### REQUIREMENT A
According to the podcast introduction, why is it hard to get these stories from people?
### REQUIREMENT B
Return each line of the records that contains the string "kern".

### TEXT PASSAGE
Introducing: Resilience, The Podcast

What: Resilience, the Podcast
Where: Get the first three episodes:  Here
or search "Resilience Structural" wherever you listen to podcasts including:  Apple Podcasts & Google Podcasts

Stories of Inspiration, Resilience and Making Great Things Happen

For years, I have been collecting ideas and stories from people I trust and admire. I am an experiential learner, and I don’t want to experience everything for myself. I try to learn the stories, understand the characters, and pull out the lessons. 

But, these stories are hard to get from people. They have to trust you and they have to be at a stage in their own life journey where vulnerability doesn’t threaten them. 

So many of the stories we hear have a neat arc. I had a dream, something got in the way, I persevered anyway, and I realized my dream. Life is so much messier than that. It happens in fluid collaborations, networks of teams, bad days, small victories, quiet moments, and crooked paths.

“Everything looks like a failure in the middle. Everyone loves inspiring beginnings and happy endings; it is just the middles that involve hard work.”
-Rosabeth Moss Kanter, professor at Harvard Business School (Change is Hardest in the Middle


We know that some people navigate the middle better than others on the way to making great things happen.

(Saved data entries)
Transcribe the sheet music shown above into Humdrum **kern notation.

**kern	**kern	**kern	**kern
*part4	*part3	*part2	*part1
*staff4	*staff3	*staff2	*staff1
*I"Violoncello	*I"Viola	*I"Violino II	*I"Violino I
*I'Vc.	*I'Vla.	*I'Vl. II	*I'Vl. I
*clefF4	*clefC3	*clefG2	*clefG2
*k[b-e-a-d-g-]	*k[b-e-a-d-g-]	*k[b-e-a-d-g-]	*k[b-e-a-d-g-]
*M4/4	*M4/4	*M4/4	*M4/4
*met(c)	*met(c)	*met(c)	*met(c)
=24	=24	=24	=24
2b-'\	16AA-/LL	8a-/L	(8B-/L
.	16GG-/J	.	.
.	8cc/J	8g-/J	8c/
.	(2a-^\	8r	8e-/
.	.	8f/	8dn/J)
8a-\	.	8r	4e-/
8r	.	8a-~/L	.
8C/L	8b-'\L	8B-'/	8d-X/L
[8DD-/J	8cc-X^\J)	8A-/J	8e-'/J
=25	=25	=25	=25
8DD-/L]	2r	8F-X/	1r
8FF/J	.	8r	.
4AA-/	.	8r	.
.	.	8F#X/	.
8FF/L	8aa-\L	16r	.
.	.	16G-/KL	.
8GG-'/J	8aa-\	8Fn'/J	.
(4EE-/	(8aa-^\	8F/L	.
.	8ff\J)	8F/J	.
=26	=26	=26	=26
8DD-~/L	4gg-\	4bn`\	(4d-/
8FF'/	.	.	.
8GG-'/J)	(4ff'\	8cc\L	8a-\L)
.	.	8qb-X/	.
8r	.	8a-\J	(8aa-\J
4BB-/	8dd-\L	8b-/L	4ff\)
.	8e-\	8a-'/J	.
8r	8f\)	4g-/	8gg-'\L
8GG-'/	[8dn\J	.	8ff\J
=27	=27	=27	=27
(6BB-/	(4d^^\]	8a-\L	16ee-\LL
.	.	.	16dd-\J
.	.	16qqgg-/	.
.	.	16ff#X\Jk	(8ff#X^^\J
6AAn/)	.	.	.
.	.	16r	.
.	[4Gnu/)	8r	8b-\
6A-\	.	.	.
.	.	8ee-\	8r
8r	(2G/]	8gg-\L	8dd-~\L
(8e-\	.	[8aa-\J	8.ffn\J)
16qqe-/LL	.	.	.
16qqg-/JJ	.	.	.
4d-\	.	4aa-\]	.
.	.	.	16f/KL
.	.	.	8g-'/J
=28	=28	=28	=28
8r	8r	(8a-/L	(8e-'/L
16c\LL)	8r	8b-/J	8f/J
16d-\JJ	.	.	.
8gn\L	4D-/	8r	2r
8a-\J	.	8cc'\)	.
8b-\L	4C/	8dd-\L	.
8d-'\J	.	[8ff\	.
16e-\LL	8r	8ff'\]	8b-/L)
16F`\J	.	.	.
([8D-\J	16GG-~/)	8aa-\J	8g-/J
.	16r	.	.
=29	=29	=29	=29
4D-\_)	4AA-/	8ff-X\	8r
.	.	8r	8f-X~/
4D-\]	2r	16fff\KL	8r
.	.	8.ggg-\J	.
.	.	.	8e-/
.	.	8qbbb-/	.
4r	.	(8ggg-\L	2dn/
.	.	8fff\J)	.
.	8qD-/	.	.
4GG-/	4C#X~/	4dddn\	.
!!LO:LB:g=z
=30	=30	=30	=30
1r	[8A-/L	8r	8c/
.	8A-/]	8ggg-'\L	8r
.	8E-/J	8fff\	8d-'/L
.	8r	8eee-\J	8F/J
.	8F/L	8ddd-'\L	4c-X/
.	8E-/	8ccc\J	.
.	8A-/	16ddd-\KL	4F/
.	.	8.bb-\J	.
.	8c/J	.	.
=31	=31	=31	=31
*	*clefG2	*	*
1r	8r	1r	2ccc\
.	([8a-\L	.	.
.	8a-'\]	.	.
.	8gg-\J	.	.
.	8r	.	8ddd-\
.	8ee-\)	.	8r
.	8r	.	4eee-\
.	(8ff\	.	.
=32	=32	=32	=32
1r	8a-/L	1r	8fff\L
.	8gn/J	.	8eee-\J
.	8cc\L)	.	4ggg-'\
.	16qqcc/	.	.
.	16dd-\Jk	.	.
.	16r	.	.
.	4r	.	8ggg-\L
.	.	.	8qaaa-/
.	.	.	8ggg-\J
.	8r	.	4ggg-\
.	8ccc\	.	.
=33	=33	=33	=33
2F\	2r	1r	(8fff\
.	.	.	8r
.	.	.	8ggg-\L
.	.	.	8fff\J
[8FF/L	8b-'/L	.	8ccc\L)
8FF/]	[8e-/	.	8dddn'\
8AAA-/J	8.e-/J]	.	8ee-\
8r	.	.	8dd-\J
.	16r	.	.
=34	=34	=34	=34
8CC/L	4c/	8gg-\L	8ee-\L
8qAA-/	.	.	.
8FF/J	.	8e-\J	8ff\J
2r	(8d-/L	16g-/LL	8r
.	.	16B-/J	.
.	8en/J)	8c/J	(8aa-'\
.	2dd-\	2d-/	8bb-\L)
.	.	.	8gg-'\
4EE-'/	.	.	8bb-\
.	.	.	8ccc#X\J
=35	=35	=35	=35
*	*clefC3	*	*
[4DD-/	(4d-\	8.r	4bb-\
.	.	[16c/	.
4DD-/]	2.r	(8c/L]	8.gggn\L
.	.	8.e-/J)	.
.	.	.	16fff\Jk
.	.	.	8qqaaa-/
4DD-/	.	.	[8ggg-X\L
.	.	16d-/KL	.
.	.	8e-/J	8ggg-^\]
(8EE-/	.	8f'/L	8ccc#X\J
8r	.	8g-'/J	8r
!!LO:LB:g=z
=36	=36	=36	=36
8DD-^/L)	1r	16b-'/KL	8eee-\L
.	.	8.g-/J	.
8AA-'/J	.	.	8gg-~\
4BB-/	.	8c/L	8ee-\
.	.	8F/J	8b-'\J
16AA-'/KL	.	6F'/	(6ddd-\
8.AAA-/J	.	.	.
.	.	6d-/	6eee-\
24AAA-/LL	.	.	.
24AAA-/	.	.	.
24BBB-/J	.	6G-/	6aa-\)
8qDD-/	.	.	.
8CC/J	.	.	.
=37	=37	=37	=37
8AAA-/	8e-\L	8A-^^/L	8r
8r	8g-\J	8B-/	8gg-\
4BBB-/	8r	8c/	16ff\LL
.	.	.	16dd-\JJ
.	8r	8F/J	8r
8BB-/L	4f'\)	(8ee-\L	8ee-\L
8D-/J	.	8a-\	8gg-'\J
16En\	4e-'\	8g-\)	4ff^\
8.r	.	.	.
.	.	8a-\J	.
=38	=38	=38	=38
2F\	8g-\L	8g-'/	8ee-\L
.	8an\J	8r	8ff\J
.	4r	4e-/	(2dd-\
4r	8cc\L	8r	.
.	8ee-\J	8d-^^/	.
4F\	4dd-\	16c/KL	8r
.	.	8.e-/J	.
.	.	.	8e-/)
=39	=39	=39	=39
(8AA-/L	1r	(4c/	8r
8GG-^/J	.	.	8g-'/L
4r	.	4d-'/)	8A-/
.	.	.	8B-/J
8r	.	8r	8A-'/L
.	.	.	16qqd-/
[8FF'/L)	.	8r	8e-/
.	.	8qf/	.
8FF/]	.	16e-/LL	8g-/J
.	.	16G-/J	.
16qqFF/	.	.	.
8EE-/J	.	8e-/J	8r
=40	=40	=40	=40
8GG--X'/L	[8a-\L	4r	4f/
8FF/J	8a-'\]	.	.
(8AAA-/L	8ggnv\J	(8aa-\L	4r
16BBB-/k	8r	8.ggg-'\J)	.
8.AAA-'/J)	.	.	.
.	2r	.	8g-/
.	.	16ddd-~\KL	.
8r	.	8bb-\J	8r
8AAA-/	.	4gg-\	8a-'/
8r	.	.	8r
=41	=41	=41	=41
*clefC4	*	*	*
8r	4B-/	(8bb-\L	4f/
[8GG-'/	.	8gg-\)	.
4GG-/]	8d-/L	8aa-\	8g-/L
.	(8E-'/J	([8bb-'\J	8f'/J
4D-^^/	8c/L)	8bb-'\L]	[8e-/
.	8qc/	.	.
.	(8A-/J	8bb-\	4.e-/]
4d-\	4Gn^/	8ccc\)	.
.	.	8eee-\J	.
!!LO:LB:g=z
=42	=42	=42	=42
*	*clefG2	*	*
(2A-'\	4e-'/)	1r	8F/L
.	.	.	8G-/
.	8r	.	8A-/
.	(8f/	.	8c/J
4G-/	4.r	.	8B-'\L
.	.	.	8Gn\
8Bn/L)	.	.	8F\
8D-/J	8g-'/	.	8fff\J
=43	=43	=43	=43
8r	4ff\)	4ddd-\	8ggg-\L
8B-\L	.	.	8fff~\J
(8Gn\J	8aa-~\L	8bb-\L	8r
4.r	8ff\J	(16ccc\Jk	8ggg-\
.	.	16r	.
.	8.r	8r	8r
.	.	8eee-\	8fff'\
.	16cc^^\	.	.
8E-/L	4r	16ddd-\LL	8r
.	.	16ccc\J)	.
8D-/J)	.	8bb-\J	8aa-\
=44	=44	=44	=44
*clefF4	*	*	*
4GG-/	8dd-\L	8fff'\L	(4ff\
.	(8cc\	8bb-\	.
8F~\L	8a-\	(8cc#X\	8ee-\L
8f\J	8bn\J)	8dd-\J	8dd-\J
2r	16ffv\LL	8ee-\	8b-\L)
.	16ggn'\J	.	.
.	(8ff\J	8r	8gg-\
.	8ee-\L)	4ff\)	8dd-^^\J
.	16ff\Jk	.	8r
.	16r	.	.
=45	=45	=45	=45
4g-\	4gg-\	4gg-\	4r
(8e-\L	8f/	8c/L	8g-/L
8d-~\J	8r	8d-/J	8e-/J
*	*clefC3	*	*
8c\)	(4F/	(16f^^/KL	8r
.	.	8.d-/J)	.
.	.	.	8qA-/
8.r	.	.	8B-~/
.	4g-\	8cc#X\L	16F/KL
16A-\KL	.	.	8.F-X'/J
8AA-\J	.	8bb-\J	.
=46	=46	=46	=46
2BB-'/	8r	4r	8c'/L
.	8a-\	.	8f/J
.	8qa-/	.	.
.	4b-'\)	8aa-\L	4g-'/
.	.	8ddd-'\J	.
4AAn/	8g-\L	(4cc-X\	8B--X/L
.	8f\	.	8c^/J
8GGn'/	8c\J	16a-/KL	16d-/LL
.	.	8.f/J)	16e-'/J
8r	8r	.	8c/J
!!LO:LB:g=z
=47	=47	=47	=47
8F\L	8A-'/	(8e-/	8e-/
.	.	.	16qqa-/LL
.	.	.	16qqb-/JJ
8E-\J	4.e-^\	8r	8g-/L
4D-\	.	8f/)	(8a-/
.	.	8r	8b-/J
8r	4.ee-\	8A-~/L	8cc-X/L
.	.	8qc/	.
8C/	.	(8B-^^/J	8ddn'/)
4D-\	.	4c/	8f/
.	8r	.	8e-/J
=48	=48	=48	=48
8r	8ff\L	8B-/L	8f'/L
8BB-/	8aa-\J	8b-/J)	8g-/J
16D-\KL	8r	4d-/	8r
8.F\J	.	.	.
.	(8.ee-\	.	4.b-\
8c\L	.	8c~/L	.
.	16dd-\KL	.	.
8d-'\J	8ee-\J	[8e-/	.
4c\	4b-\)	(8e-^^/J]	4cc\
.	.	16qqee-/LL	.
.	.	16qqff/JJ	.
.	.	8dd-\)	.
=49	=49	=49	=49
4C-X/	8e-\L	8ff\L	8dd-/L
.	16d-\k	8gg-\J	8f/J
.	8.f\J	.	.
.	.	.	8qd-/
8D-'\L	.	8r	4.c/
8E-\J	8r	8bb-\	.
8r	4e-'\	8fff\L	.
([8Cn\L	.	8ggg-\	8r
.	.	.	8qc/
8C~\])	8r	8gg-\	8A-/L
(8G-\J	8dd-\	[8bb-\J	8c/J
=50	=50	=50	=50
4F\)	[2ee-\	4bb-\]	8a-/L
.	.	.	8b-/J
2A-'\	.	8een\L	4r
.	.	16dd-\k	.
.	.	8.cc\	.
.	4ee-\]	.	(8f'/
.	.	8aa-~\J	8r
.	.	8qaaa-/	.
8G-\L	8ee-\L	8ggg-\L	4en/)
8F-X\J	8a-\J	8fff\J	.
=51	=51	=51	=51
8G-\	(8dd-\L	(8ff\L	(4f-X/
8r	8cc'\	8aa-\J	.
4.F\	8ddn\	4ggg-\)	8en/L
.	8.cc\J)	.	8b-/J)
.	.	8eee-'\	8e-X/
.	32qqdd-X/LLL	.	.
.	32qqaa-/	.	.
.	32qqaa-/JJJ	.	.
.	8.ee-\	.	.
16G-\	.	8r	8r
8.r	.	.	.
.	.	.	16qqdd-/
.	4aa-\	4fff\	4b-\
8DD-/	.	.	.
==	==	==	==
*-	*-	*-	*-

### CORRECT OUTPUT A
People must trust the person asking for their stories. They must also be at a stage in their own life journey where vulnerability does not threaten them.

### CORRECT OUTPUT B
Transcribe the sheet music shown above into Humdrum **kern notation.
**kern	**kern	**kern	**kern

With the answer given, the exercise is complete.